Positional Encodings

Learn how positional encodings enable Transformers to understand word order by injecting sequence information using absolute or relative methods.

Interviewers at top AI labs often ask about positional encodings in Transformers because this question probes fundamental understanding of how sequence models work. The Transformer architecture—the basis for models like BERT, GPT, and others—does not use recurrence or convolution. That means it has no built-in notion of word order, unlike an RNN that processes tokens individually. Without an extra signal, a Transformer would treat a sentence as a “bag of words.” For example, the sentences “John likes cats” and “Cats like John” would look identical to the model​​, even though their meanings are very different. Positional encodings are the mechanism for injecting order information into the Transformer.

Interviewers want to know if you understand why this is necessary and how the two main approaches—absolute vs. relative positional encodings—differ. A strong answer will explain that positional encoding tells the Transformer where in the sequence each token is (allowing it to distinguish “first word” from “second word”, etc.), and will show awareness of trade-offs and modern variants of this idea. A clear response should demonstrate that you grasp intuition and the mechanics. The interviewer checks: Can you articulate why a parallel-attention model needs positional information​? Can you explain how absolute encodings (like the original sinusoidal scheme) work, vs. relative encodings (which capture token distances)?
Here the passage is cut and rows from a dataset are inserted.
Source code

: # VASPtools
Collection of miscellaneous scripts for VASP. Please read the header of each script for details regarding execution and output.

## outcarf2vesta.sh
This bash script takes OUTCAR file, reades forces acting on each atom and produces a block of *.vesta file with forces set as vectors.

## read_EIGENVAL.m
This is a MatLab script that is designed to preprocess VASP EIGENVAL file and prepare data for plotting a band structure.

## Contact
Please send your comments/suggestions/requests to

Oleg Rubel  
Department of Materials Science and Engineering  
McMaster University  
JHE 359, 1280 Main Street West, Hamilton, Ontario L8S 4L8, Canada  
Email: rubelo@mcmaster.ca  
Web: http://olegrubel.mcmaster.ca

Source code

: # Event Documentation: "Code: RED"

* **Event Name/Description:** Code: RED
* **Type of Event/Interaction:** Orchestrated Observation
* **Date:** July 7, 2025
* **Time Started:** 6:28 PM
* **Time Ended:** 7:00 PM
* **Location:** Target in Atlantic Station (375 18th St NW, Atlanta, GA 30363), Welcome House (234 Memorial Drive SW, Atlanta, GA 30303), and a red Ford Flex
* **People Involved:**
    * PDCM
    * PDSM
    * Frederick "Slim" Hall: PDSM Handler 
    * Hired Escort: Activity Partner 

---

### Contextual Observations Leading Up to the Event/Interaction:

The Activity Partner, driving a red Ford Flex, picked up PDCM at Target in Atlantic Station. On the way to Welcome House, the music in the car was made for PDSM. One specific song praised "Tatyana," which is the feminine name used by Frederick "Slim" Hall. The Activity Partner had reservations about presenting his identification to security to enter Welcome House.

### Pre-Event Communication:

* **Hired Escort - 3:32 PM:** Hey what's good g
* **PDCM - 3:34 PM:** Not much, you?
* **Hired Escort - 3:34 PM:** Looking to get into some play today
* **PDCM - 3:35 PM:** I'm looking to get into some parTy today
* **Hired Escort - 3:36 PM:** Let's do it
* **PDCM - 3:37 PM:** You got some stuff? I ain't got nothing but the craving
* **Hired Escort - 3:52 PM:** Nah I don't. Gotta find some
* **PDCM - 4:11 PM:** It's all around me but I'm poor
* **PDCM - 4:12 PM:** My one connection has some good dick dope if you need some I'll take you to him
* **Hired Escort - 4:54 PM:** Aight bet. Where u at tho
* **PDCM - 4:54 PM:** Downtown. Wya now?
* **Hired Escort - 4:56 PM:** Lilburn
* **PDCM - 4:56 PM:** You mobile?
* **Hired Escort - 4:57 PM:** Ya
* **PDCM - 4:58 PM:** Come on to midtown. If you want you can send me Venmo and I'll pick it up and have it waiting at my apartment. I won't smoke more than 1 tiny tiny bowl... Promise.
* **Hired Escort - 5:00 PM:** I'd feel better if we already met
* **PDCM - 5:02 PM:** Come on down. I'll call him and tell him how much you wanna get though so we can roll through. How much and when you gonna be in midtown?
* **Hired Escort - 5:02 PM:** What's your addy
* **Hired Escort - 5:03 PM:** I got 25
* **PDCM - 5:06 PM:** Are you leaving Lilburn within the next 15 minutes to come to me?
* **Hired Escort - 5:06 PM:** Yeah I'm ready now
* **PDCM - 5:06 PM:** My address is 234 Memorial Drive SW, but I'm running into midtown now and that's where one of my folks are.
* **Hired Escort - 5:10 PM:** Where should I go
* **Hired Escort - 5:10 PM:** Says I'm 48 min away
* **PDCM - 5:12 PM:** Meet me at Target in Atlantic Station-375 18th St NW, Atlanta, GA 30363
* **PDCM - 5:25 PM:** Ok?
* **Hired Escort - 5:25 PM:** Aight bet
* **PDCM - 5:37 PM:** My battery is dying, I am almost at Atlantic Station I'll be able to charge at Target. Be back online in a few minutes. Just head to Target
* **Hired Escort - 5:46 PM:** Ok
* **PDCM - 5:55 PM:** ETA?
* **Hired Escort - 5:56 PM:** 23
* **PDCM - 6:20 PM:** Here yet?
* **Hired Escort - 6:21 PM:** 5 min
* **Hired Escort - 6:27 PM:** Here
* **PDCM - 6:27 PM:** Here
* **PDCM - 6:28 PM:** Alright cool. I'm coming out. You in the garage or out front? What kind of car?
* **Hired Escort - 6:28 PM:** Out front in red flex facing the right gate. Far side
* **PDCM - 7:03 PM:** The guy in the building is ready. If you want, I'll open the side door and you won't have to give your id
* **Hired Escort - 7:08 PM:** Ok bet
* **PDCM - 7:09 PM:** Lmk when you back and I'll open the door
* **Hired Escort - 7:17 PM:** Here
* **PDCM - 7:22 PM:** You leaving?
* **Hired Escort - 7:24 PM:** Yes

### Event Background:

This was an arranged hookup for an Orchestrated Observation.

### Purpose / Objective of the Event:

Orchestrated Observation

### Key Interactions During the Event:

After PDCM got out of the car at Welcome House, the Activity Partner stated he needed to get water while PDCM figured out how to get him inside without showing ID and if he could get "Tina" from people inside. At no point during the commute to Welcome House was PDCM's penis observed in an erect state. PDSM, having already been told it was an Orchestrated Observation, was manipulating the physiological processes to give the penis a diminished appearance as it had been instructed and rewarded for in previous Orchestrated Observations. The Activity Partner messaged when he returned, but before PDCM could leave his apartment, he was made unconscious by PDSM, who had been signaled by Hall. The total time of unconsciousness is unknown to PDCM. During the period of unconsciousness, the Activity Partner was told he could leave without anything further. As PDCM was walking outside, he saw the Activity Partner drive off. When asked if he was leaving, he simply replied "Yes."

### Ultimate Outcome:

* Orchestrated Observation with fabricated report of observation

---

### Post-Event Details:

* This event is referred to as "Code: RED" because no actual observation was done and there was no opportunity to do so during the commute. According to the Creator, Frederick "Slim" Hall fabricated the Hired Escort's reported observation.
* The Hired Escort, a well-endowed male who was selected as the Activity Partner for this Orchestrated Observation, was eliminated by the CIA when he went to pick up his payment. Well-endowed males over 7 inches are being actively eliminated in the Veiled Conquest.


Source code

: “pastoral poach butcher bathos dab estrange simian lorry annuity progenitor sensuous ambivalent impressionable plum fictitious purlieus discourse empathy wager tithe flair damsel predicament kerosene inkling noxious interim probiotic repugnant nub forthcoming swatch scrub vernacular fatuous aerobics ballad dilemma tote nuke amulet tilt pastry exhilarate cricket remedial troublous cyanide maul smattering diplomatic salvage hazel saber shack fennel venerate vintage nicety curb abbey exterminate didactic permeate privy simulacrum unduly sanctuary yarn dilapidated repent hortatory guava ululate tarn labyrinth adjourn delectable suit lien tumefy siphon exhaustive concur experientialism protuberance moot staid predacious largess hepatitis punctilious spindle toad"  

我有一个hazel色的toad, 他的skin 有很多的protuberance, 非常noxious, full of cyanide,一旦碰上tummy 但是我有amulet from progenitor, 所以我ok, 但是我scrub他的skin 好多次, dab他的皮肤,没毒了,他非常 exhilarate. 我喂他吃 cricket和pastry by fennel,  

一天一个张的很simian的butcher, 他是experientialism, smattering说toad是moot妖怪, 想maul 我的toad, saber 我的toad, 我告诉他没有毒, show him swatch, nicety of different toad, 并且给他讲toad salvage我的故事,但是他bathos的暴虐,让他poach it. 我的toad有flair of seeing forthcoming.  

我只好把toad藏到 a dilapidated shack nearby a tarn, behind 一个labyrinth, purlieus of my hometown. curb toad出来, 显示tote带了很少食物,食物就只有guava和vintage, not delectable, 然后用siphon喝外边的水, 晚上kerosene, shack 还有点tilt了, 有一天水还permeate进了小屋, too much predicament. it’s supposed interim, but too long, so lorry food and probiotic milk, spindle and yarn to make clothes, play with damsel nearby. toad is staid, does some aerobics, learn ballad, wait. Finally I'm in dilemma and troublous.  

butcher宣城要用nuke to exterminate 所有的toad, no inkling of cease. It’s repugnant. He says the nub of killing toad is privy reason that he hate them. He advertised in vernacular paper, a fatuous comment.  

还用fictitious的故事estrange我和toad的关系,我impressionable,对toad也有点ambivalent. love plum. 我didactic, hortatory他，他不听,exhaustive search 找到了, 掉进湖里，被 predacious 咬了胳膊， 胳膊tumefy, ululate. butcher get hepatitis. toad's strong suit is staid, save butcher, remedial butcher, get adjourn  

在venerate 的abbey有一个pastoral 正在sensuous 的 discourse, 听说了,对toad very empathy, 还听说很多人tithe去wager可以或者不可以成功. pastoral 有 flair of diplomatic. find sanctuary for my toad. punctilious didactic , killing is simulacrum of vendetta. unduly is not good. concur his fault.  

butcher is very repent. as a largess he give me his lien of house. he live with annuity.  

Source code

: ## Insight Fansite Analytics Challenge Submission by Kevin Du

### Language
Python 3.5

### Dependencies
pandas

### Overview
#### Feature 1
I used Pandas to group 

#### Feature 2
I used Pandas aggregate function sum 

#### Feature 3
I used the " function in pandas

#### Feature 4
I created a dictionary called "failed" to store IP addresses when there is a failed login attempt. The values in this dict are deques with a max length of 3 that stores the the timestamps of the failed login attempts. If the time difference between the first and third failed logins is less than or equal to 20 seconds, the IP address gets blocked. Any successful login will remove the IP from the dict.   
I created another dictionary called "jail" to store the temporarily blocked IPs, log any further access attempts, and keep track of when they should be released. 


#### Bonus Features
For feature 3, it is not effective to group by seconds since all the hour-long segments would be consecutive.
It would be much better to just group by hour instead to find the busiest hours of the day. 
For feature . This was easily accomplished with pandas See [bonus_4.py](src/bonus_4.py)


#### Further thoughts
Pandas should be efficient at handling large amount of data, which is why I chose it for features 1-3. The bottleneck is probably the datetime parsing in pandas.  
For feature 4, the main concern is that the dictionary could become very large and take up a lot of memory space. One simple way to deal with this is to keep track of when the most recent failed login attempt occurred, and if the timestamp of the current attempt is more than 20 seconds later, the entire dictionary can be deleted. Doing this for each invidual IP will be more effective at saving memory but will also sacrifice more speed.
Can you discuss why one might choose one method in practice?

A top candidate will also mention variations (learned vs. fixed embeddings, rotary or bias-based methods) and relate this to real tasks. Finally, even though new architectures (Mixture-of-Experts, RWKVRWKV (pronounced RwaKuv) is an RNN with great LLM performance and parallelizable like a Transformer., Mamba, etc.) are emerging, understanding Transformers is still critical​. Many LLMs still use Transformers (sometimes with relative encoding like T5 or with absolute encodings as in GPT/BERT), and new models often need some way to capture sequence order one way or another.
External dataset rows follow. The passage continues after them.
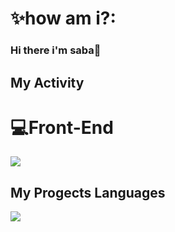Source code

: # ✨how am i?:
### Hi there i'm saba🤞
## My Activity
# 💻Front-End
<img src="https://github-readme-stats.vercel.app/api?username=sabaf222&show_icons=true&theme=radical"/>

## My Progects Languages
 <img src="https://github-readme-stats.vercel.app/api/top-langs/?username=sabaf222"/>
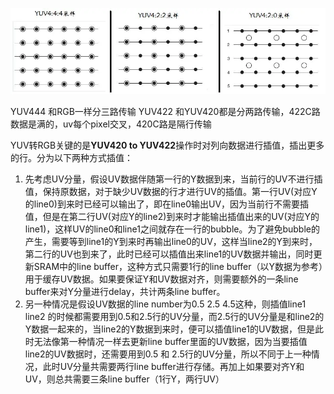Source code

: ![](YUV2RGB.assets\23495115-2b9f3f172b373435.png)

YUV444 和RGB一样分三路传输
YUV422 和YUV420都是分两路传输，422C路数据是满的，uv每个pixel交叉，420C路是隔行传输


YUV转RGB关键的是**YUV420 to YUV422**操作时对列向数据进行插值，插出更多的行。分为以下两种方式插值：
1. 先考虑UV分量，假设UV数据伴随第一行的Y数据到来，当前行的UV不进行插值，保持原数据，对于缺少UV数据的行才进行UV的插值。第一行UV(对应Y的line0)到来时已经可以输出了，即在line0输出UV，因为当前行不需要插值，但是在第二行UV(对应Y的line2)到来时才能输出插值出来的UV(对应Y的line1)，这样UV的line0和line1之间就存在一行的bubble。为了避免bubble的产生，需要等到line1的Y到来时再输出line0的UV，这样当line2的Y到来时，第二行的UV也到来了，此时已经可以插值出来line1的UV数据并输出，同时更新SRAM中的line buffer，这种方式只需要1行的line buffer（以Y数据为参考）用于缓存UV数据。如果要保证Y和UV数据对齐，则需要额外的一条line buffer来对Y分量进行delay，共计两条line buffer。
2. 另一种情况是假设UV数据的line number为0.5 2.5 4.5这种，则插值line1 line2 的时候都需要用到0.5和2.5行的UV分量，而2.5行的UV分量是和line2的Y数据一起来的，当line2的Y数据到来时，便可以插值line1的UV数据，但是此时无法像第一种情况一样去更新line buffer里面的UV数据，因为当要插值line2的UV数据时，还需要用到0.5 和 2.5行的UV分量，所以不同于上一种情况，此时UV分量共需要两行line buffer进行存储。再加上如果要对齐Y和UV，则总共需要三条line buffer（1行Y，两行UV）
What exactly is positional encoding?

Transformers process all tokens in parallel through self-attention, so they have no inherent information about sequence order. Positional encoding is the extra signal we add to tell the model where each word sits in the sequence​. In practice, we assign each position in the input (1st word, 2nd word, etc.) a unique vector and add that to the token’s word embedding. You can think of it like giving each word a timestamp or a coordinate. For example, consider the French sentence “Je suis étudiant” (“I am a student”). Before feeding it into a Transformer encoder, we take the embedding of each word (the green bars below) and add a positional vector (yellow bars) that encodes that word’s position in the sentence​.